Jim K: Banks Lake - 5/27-30

Fished Banks Lake last half of Memorial day weekend and Tuesday AM.  Based on my own time on the water, and from everyone I talked to including the campground host of Steamboat Rock State Park walleye fishing remains very slow.  I only talked to (or even heard of) anyone that had caught any walleyes.  One other fisherman had only caught two walleyes in three days.

For walleye on morning #1 I started off pitching jigs and casting a variety of crank baits over the scattered weed beds in devil’s punchbowl, fishing everywhere from the edges of the weeds up to where they were about 8’ below the surface.  I continued with similar pattern over and in the weeds of Kruk’s bay.  With the jigs over the weeds I just was ticking the tops of the weeds and also pitched 1/8 oz jigs with plastic letting it fall between the weeds, basically working it through the cover.  Again, I worked various depths from weed tops 6’ below the surface to the edge of the weeds.  Ran to Barker’s Flats… same poor results.

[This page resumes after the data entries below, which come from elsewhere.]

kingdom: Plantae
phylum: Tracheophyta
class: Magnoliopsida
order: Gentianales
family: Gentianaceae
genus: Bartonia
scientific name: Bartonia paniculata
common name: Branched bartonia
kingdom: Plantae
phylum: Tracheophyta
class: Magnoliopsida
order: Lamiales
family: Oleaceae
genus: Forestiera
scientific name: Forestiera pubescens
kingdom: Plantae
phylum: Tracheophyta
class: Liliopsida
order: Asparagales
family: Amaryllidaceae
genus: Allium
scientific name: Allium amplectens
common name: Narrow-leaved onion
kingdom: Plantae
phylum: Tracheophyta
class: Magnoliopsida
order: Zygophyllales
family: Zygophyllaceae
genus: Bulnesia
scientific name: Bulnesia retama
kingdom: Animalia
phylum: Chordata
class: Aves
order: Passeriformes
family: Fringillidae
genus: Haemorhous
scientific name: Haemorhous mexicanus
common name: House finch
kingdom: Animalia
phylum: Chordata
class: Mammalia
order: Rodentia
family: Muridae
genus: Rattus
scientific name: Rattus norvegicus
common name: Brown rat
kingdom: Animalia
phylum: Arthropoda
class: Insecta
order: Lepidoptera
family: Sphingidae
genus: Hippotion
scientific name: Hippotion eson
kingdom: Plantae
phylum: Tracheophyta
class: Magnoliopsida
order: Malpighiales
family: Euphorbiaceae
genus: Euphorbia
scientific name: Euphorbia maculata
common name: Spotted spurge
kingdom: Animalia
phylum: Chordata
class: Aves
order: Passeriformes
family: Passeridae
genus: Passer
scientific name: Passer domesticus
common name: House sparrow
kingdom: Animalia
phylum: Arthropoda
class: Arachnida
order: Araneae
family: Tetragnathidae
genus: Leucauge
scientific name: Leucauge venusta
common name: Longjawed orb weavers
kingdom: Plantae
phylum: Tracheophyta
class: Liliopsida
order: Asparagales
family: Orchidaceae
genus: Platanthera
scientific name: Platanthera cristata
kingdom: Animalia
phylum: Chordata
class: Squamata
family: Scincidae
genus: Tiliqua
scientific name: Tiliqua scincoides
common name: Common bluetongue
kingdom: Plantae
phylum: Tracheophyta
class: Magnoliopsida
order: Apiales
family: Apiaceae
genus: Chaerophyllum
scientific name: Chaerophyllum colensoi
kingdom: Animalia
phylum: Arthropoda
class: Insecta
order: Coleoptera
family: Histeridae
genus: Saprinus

On morning #2 there was a bit of a breeze out of the North so I headed to a North facing shoreline just up from rose bush.  I casted variety of cranks from 15’ to 1’.  I also bottom bounced with spinners & crawlers out to 30’.  I scouted with my electronics out to 35-40’.  All signs of walleye were absent on electronics all weekend.

Thought out the lake I often ran across schools of whitefish as verified with my video camera.  Next time, especially during a slow walleye bite I may drop a small jigging rap down to them and see if I can hook up.

The remainder of my fishing time was spent scouting for “kids fishing”, or fishing with my family.  I had extremely good luck for small mouth bass using Ultra Light Rippin’ Raps in far backs of numerous tiny coves where water level was only a few feet deep.  Most times one could not keep the small ones off, but I managed to catch a 17”, 15” and a 14” SMB while targeting the smaller bass.

Hi-light of the trip was the 13” SMB caught by my son Seth.  It was his first fish to do it all alone… casting, retrieve, setting the hook, reeling it in!